If you're looking for bare objectivity, you're often unlikely to do much better than straight business reporting, which is why this article on Forbes Global is worth reading. Halliburton, it says, might not be enjoying such a bonanza after all. It turns out there are lots of Iraqis who are already pretty good at pumping oil out of the ground. Who woulda thought?
With surprising speed, technocrats at Iraq's state-owned national oil companies are taking charge of reconstruction. And they seem more interested in obtaining U.S. Army patrols than in spending billions on high-tech services and equipment.

'The priority is security for our installations,' says Jabbar A. el-Leaby , director general of the South Oil Co. in Basra....

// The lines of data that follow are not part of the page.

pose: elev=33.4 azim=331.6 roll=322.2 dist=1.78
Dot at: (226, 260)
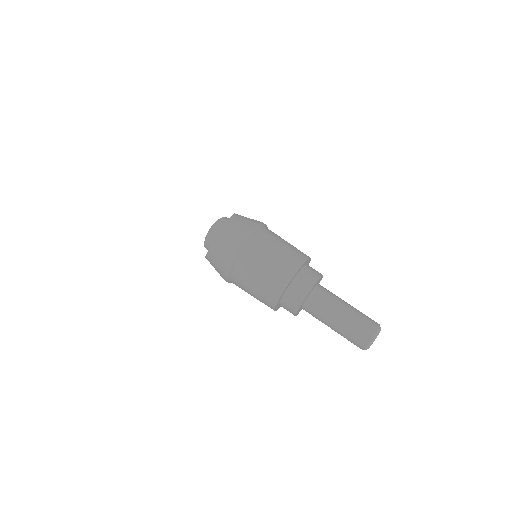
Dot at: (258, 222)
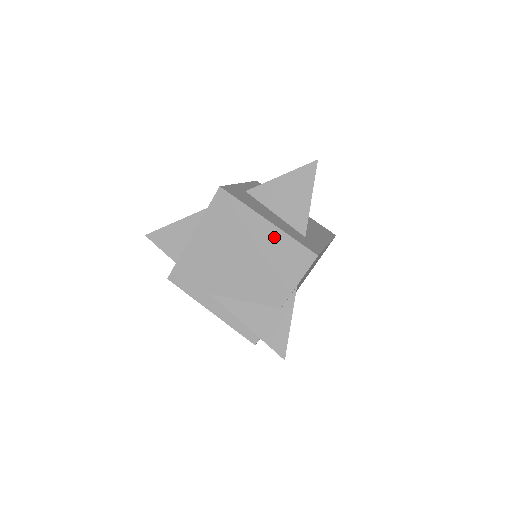
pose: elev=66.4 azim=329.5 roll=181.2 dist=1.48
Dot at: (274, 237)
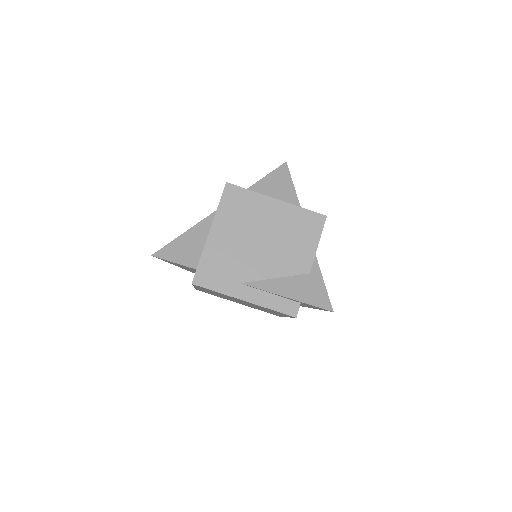
Dot at: (286, 212)
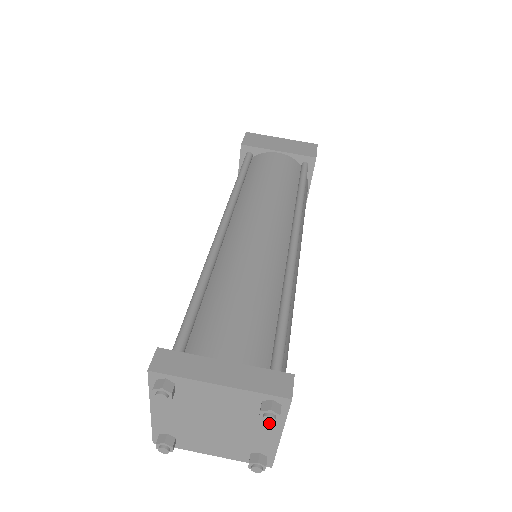
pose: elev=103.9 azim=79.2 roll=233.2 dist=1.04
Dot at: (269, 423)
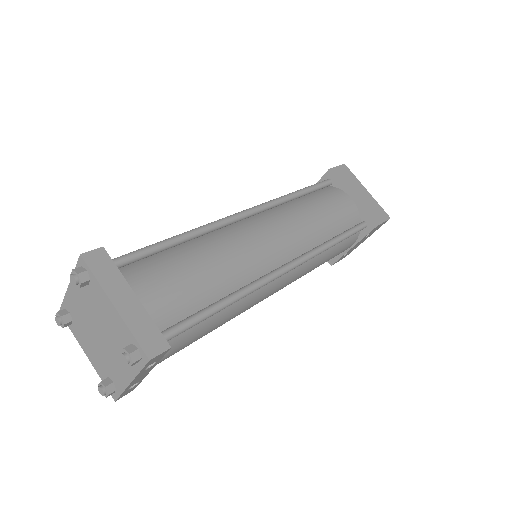
Dot at: occluded
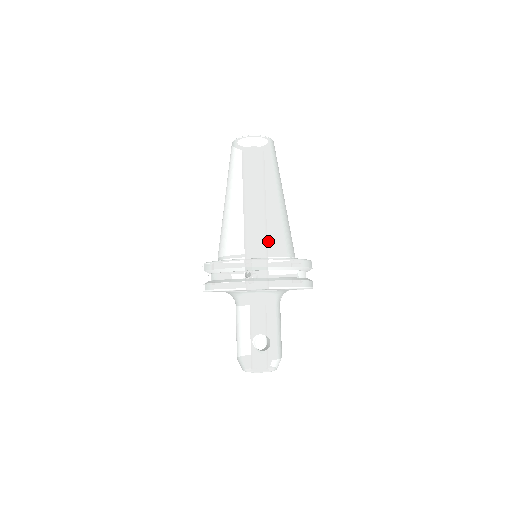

New technology would be nice, El-Leaby says, but it's not the first thing on his mind. "I have heard about it in the literature," he says of the latest gadgets, with a bored expression on his face. U.S. experts? "We have skilled people here," he says.
A similar story, with fewer hard numbers, appears in today's LA Times. The occupation authority has cancelled plans to create a big international advisory board to oversee the Iraqi oil industry. An unnamed official with the authority says: "Once we got in here and got to know the folks in the Oil Ministry and the employees at the oil companies, it became obvious that the expertise was already there. So the advisory board just became unnecessary."

Gosh, Bush was totally right. Those Iraqis sure are a good and gifted people.